# Burtons Legless Lizard



## jase75 (Mar 23, 2009)

I was on my way to Canberra after work on Friday Nite, it was a nice warm nite and i just happened to see something slowly moving off the side of the road. I stopped and went back and this beautiful Burtons Legless Lizard was slowly crawling off the road so i grabbed my camera and snapped some pics. It was a pretty good size, larger than any others ive seen, about 40cm long. I escorted him off the road and only 200 metres further on was another one a bit smaller sitting on the side of the road. By the time i had turned around he had taken off into some leaf litter.


----------



## wizz (Mar 23, 2009)

cool ......i have never found adders after seeing..... *Burtons Legless Lizard* they are never out on the same night*.......
*


----------



## whcasual79 (Mar 24, 2009)

dats some mad pics mate... arent they a beauty


----------



## ryanharvey1993 (Mar 25, 2009)

sweet find, they are something I really want to photograph I have been unsuccesful.... 1 half dead one and one live one when we wernt herping so didnt have torches to find it on the side of the road.


----------



## Jonno from ERD (Mar 25, 2009)

wizz said:


> cool ......i have never found adders after seeing..... *Burtons Legless Lizard* they are never out on the same night*.......
> *



Interesting mate. We found both on the same night between Isa and Cloncurry. Might be a SEQ thing?


----------



## Danielle-S (Mar 25, 2009)

Am sure I have seen one of these in my back yard. Live in Brisbane


----------



## wizz (Mar 26, 2009)

Jonno from ERD said:


> Interesting mate. We found both on the same night between Isa and Cloncurry. Might be a SEQ thing?

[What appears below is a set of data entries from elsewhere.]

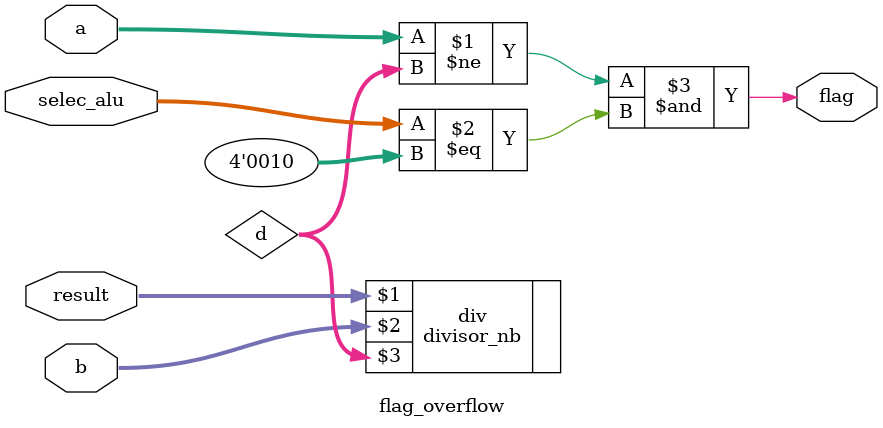
<source format=sv>
 module flag_overflow #(parameter N = 4)(input logic [N-1:0] a,b, result,
													  input logic [3:0] selec_alu,
														output logic flag );
					
wire[N-1:0] d;
divisor_nb #(N) div (result,b,d);					
assign flag = (a!=d) & (selec_alu==4'b0010);

endmodule 
</source>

on the gold coast that is jonno....it may just be my luck .......i only found adders on the coast in jan.....


----------



## taylor111 (Mar 26, 2009)

coolo i saw one of them today


----------



## Noongato (Mar 26, 2009)

Only ever seen one in my life. It was squashed on a little road at Mookerawa, thats pronounced (Muckerwar) Dam..


----------



## wizz (Mar 26, 2009)

taylor111 said:


> coolo i saw one of them today


do you have pics


----------